**Problem details**
Echo every line of the entries below verbatim, with no alterations.

**Data entries**
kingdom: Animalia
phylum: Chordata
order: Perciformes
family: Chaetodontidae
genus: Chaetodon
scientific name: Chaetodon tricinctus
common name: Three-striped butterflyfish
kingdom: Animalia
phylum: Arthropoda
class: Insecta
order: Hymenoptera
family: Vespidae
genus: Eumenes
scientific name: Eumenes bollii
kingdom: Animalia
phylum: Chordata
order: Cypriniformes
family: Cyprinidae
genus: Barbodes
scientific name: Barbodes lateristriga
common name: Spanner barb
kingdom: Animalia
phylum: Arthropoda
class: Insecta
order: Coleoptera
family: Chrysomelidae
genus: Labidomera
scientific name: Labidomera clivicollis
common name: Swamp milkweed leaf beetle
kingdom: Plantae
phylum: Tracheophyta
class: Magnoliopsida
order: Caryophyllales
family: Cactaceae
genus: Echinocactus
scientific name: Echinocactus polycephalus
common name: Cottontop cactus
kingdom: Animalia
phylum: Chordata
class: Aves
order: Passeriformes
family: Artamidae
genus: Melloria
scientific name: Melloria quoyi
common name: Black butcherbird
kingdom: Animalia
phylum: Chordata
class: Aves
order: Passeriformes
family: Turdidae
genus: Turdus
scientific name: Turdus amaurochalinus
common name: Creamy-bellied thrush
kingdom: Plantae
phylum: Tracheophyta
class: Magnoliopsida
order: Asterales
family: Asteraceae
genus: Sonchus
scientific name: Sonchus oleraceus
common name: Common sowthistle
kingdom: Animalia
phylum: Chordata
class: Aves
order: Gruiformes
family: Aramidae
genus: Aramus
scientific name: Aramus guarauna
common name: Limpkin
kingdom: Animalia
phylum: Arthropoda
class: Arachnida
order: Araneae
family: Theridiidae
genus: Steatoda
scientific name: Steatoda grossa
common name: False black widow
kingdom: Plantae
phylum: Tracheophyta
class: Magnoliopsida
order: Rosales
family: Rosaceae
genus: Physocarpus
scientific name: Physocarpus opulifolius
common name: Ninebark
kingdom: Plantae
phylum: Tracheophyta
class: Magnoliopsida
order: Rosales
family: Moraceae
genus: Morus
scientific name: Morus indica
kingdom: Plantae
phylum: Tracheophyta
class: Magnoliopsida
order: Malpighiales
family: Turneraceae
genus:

**Written answer**
kingdom: Animalia
phylum: Chordata
order: Perciformes
family: Chaetodontidae
genus: Chaetodon
scientific name: Chaetodon tricinctus
common name: Three-striped butterflyfish
kingdom: Animalia
phylum: Arthropoda
class: Insecta
order: Hymenoptera
family: Vespidae
genus: Eumenes
scientific name: Eumenes bollii
kingdom: Animalia
phylum: Chordata
order: Cypriniformes
family: Cyprinidae
genus: Barbodes
scientific name: Barbodes lateristriga
common name: Spanner barb
kingdom: Animalia
phylum: Arthropoda
class: Insecta
order: Coleoptera
family: Chrysomelidae
genus: Labidomera
scientific name: Labidomera clivicollis
common name: Swamp milkweed leaf beetle
kingdom: Plantae
phylum: Tracheophyta
class: Magnoliopsida
order: Caryophyllales
family: Cactaceae
genus: Echinocactus
scientific name: Echinocactus polycephalus
common name: Cottontop cactus
kingdom: Animalia
phylum: Chordata
class: Aves
order: Passeriformes
family: Artamidae
genus: Melloria
scientific name: Melloria quoyi
common name: Black butcherbird
kingdom: Animalia
phylum: Chordata
class: Aves
order: Passeriformes
family: Turdidae
genus: Turdus
scientific name: Turdus amaurochalinus
common name: Creamy-bellied thrush
kingdom: Plantae
phylum: Tracheophyta
class: Magnoliopsida
order: Asterales
family: Asteraceae
genus: Sonchus
scientific name: Sonchus oleraceus
common name: Common sowthistle
kingdom: Animalia
phylum: Chordata
class: Aves
order: Gruiformes
family: Aramidae
genus: Aramus
scientific name: Aramus guarauna
common name: Limpkin
kingdom: Animalia
phylum: Arthropoda
class: Arachnida
order: Araneae
family: Theridiidae
genus: Steatoda
scientific name: Steatoda grossa
common name: False black widow
kingdom: Plantae
phylum: Tracheophyta
class: Magnoliopsida
order: Rosales
family: Rosaceae
genus: Physocarpus
scientific name: Physocarpus opulifolius
common name: Ninebark
kingdom: Plantae
phylum: Tracheophyta
class: Magnoliopsida
order: Rosales
family: Moraceae
genus: Morus
scientific name: Morus indica
kingdom: Plantae
phylum: Tracheophyta
class: Magnoliopsida
order: Malpighiales
family: Turneraceae
genus:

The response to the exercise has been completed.